Manager receives name of a kafka topic and then it needs to instruct workers to start consuming data from that kafka topic. Ideally manager would want to run consumer on some workers, such that No. of selected workers = No. of partitions in that kafka topic for maximum throughput, but lets say this is configurable and no. of workers is also specified in the original request to the manager. So essentially manager wants to expose an API -
StartConsumers(topicName string, numConsumers int)
Which will start numConsumers
consumers on different workers such that they are all part of the same kafka consumer group. And any addition or removal of a worker should also be handled (so that we have atleast numConsumers
consumers running at any point of time on different healthy workers).
Now how can I achieve this using temporal? From my research one way is to create per worker task queue (worker-1
uses queue-1
, worker-2
uses queue-2
and so on). And then in workflow we can just fanout activity execution to random numConsumers
queues.
func StartWorkflow(ctx workflow.Context, topicName string, numConsumers int) {
// Fetch list of all available queues that have an active/healthy worker.
queues := getAvailableQueues() // TODO: How to implement this?
for i := 0; i < numConsumers; i++ {
// Define activity options with a specific task queue.

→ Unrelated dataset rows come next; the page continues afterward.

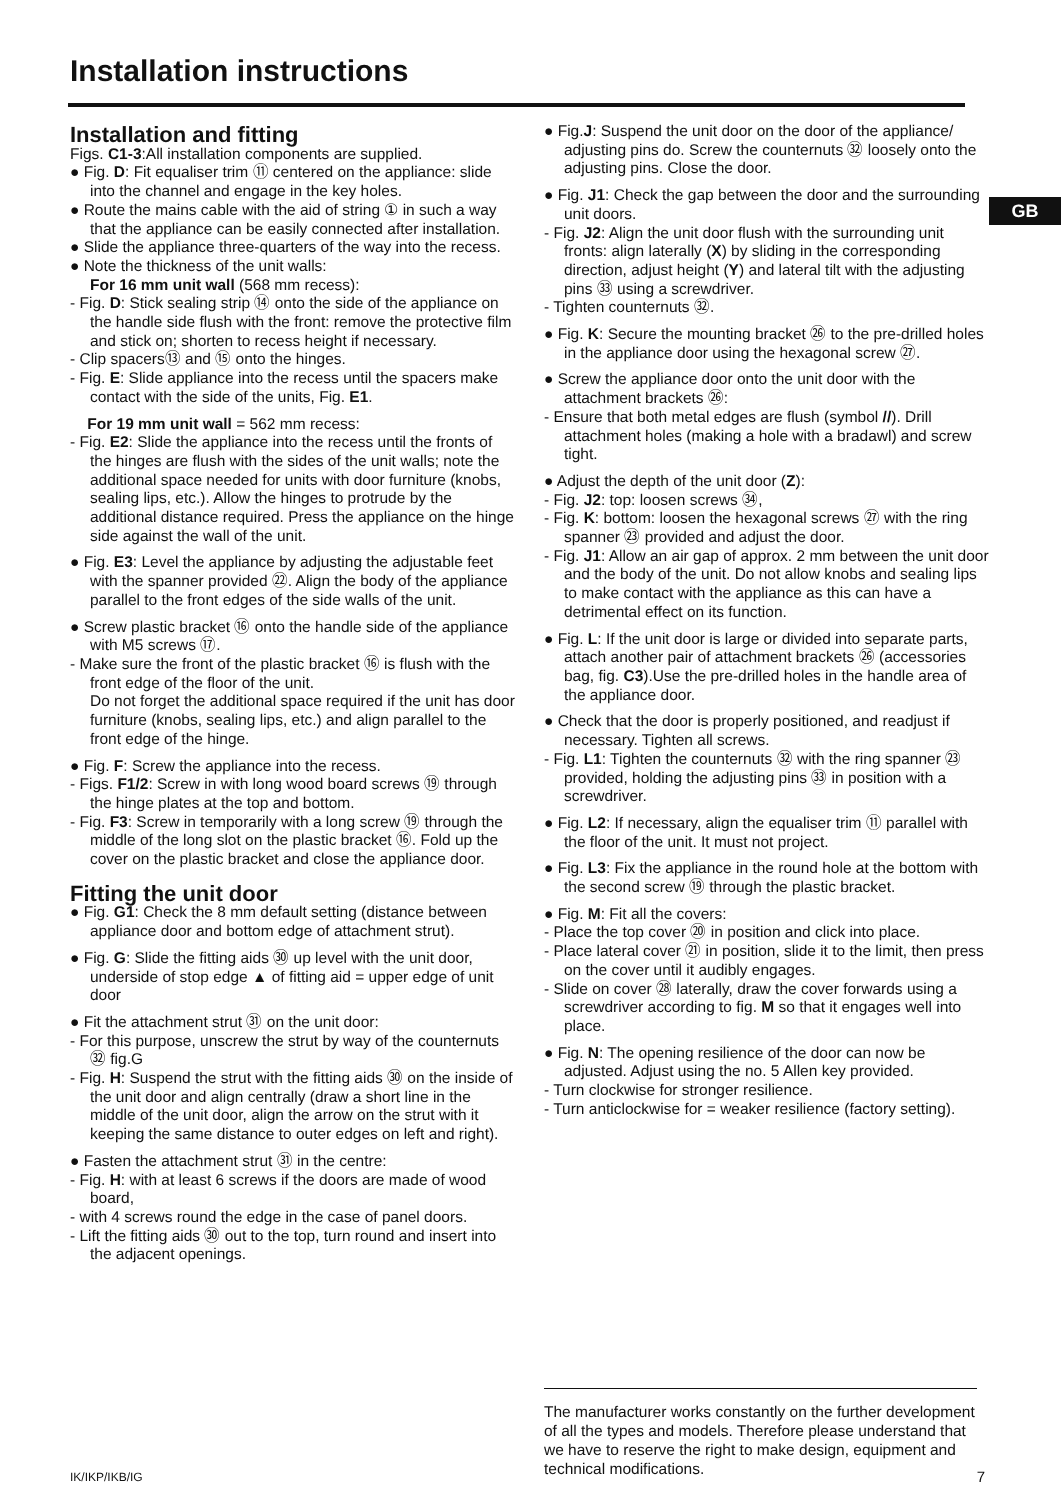Installation instructions
GB
Installation and fitting
Figs. C1-3:All installation components are supplied.
● Fig. D: Fit equaliser trim ⑪ centered on the appliance: slide into the channel and engage in the key holes.
● Route the mains cable with the aid of string ① in such a way that the appliance can be easily connected after installation.
● Slide the appliance three-quarters of the way into the recess.
● Note the thickness of the unit walls:
For 16 mm unit wall (568 mm recess):
- Fig. D: Stick sealing strip ⑭ onto the side of the appliance on the handle side flush with the front: remove the protective film and stick on; shorten to recess height if necessary.
- Clip spacers⑬ and ⑮ onto the hinges.
- Fig. E: Slide appliance into the recess until the spacers make contact with the side of the units, Fig. E1.
For 19 mm unit wall = 562 mm recess:
- Fig. E2: Slide the appliance into the recess until the fronts of the hinges are flush with the sides of the unit walls; note the additional space needed for units with door furniture (knobs, sealing lips, etc.). Allow the hinges to protrude by the additional distance required. Press the appliance on the hinge side against the wall of the unit.
● Fig. E3: Level the appliance by adjusting the adjustable feet with the spanner provided ㉒. Align the body of the appliance parallel to the front edges of the side walls of the unit.
● Screw plastic bracket ⑯ onto the handle side of the appliance with M5 screws ⑰.
- Make sure the front of the plastic bracket ⑯ is flush with the front edge of the floor of the unit.
Do not forget the additional space required if the unit has door furniture (knobs, sealing lips, etc.) and align parallel to the front edge of the hinge.
● Fig. F: Screw the appliance into the recess.
- Figs. F1/2: Screw in with long wood board screws ⑲ through the hinge plates at the top and bottom.
- Fig. F3: Screw in temporarily with a long screw ⑲ through the middle of the long slot on the plastic bracket ⑯. Fold up the cover on the plastic bracket and close the appliance door.
Fitting the unit door
● Fig. G1: Check the 8 mm default setting (distance between appliance door and bottom edge of attachment strut).
● Fig. G: Slide the fitting aids ㉚ up level with the unit door, underside of stop edge ▲ of fitting aid = upper edge of unit door
● Fit the attachment strut ㉛ on the unit door:
- For this purpose, unscrew the strut by way of the counternuts ㉜ fig.G
- Fig. H: Suspend the strut with the fitting aids ㉚ on the inside of the unit door and align centrally (draw a short line in the middle of the unit door, align the arrow on the strut with it keeping the same distance to outer edges on left and right).
● Fasten the attachment strut ㉛ in the centre:
- Fig. H: with at least 6 screws if the doors are made of wood board,
- with 4 screws round the edge in the case of panel doors.
- Lift the fitting aids ㉚ out to the top, turn round and insert into the adjacent openings.
● Fig.J: Suspend the unit door on the door of the appliance/ adjusting pins do. Screw the counternuts ㉜ loosely onto the adjusting pins. Close the door.
● Fig. J1: Check the gap between the door and the surrounding unit doors.
- Fig. J2: Align the unit door flush with the surrounding unit fronts: align laterally (X) by sliding in the corresponding direction, adjust height (Y) and lateral tilt with the adjusting pins ㉝ using a screwdriver.
- Tighten counternuts ㉜.
● Fig. K: Secure the mounting bracket ㉖ to the pre-drilled holes in the appliance door using the hexagonal screw ㉗.
● Screw the appliance door onto the unit door with the attachment brackets ㉖:
- Ensure that both metal edges are flush (symbol //). Drill attachment holes (making a hole with a bradawl) and screw tight.
● Adjust the depth of the unit door (Z):
- Fig. J2: top: loosen screws ㉞,
- Fig. K: bottom: loosen the hexagonal screws ㉗ with the ring spanner ㉓ provided and adjust the door.
- Fig. J1: Allow an air gap of approx. 2 mm between the unit door and the body of the unit. Do not allow knobs and sealing lips to make contact with the appliance as this can have a detrimental effect on its function.
● Fig. L: If the unit door is large or divided into separate parts, attach another pair of attachment brackets ㉖ (accessories bag, fig. C3).Use the pre-drilled holes in the handle area of the appliance door.
● Check that the door is properly positioned, and readjust if necessary. Tighten all screws.
- Fig. L1: Tighten the counternuts ㉜ with the ring spanner ㉓ provided, holding the adjusting pins ㉝ in position with a screwdriver.
● Fig. L2: If necessary, align the equaliser trim ⑪ parallel with the floor of the unit. It must not project.
● Fig. L3: Fix the appliance in the round hole at the bottom with the second screw ⑲ through the plastic bracket.
● Fig. M: Fit all the covers:
- Place the top cover ⑳ in position and click into place.
- Place lateral cover ㉑ in position, slide it to the limit, then press on the cover until it audibly engages.
- Slide on cover ㉘ laterally, draw the cover forwards using a screwdriver according to fig. M so that it engages well into place.
● Fig. N: The opening resilience of the door can now be adjusted. Adjust using the no. 5 Allen key provided.
- Turn clockwise for stronger resilience.
- Turn anticlockwise for = weaker resilience (factory setting).
The manufacturer works constantly on the further development of all the types and models. Therefore please understand that we have to reserve the right to make design, equipment and technical modifications.
IK/IKP/IKB/IG 7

activityOptions := workflow.ActivityOptions{
TaskQueue: queues[i],
}
// Create a new context with the activity options.
ctxWithOptions := workflow.WithActivityOptions(ctx, activityOptions)
// Execute the activity on the specified task queue.
ExecuteActivity(ctxWithOptions, StartKafkaConsumer, topicName)
}
}
But now I have following doubts in this implementation -
- How to keep track of all the available queues in the system, i.e. how to implement
getAvailableQueues
? (workers can dynamically leave/join our pool) - If a worker corresponding to a queues dies, then how to re-schedule activities (that were running on the dead worker) on some other healthy worker?
Will appreciate any help in solving this. Thanks!